Making Progress During Uncertainty

NOTE: This blog includes discussions and explorations of legal issues. The content is intended for educational purposes only, and is not intended to be legal advice. You should always consult with a licensed attorney about actions that could impair your legal rights.

“In this day and age, ‘uncertainty’ is a constant.” You have probably heard that statement before — maybe even with some specificity added on for good measure (e.g., “we all know what I am talking about”), but that is no better than “cold-reading the room.” It is a statement that lacks substance, and it is an example of when generalizing wisdom is less useful for specific situations. For many people, it might as well had not even been said. My role as an attorney is to apply the law (i.e., that generalized wisdom), so that you can use that understanding to make informed decisions.

All of that being said, we do appear to be in a moment of high uncertainty: the United States House of Representatives opened a formal impeachment inquiry into the President, there are concerns about a trade war with Europe, a possible trade deal with China, and Formula 1 is considering “reverse‑grid qualifying races.” No one knows exactly how all that will end, and most people do not even possess the ability to directly affect what happens in those situations. But many people do have the ability to prepare for the opportunity that such uncertainty inevitably supplies. Focus on what you do know, and reach out to those that may be able to help you spot other ways to operate with more certainty.

All endeavors — regardless of profit motives (or the lack thereof) — will need to grow in some form or fashion in order to succeed. Constant developments in media and forms of communication present exciting new (and in many cases, less cost-prohibitive) solutions for expanding an entity’s audience or customer base, but these outreach efforts are not without risk.

Take advertising and product endorsements as an example. In part because of the debacle that was Fyre Festival, social media “influencers” have come under greater scrutiny for product endorsements. Failure to disclose sponsorships or payments for endorsements can run afoul of the law, leading to letters from the Federal Trade Commission (FTC), reminding “influencers and brands to clearly disclose [any] relationship” between the two, in some cases, and lawsuits in others. While there are certainly more egregious examples of what may be considered impropriety, for example, paying $250,000 for a single post on Instagram, updated FTC guidance related to product endorsements on social media, suggests that such an arrangement is not the “floor” for what the FTC expects to be disclosed for the benefit of consumers.

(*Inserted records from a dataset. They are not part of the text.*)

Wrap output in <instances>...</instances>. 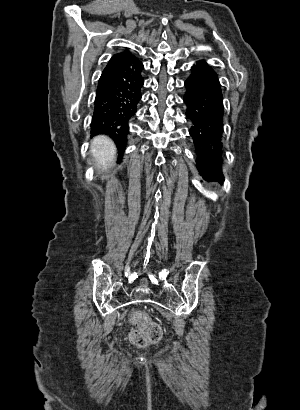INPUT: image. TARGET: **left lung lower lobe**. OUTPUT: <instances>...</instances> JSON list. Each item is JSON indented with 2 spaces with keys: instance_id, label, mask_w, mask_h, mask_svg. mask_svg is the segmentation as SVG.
<instances>
[{
  "instance_id": "left-lung-lower-lobe-1",
  "label": "left lung lower lobe",
  "mask_w": 300,
  "mask_h": 410,
  "mask_svg": "<svg viewBox=\"0 0 300 410\" xmlns=\"http://www.w3.org/2000/svg\"><path fill=\"white\" fill-rule=\"evenodd\" d=\"M185 87L186 116L192 123L189 132L196 149L197 169L205 179L222 181L224 107L217 74L205 61H199L192 66Z\"/></svg>"
}]
</instances>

The fact that efforts to expand an audience or customer base can end up costing more than just the cost of a failed advertising campaign, should not be viewed as an insurmountable barrier to growing businesses. Proper disclosures are just an important piece of operating and expanding a business. It is an area of the law where speaking with a business attorney probably won’t help you to know the outcome of impeachment, whether a trade war between the United States and the European Union occurs, whether a trade deal with China is signed, or what Formula 1 will do with weekend race schedules, but it may help to provide you with greater certainty about the operation of your endeavor. Speaking with a business attorney now can help prepare you for when opportunity does strike.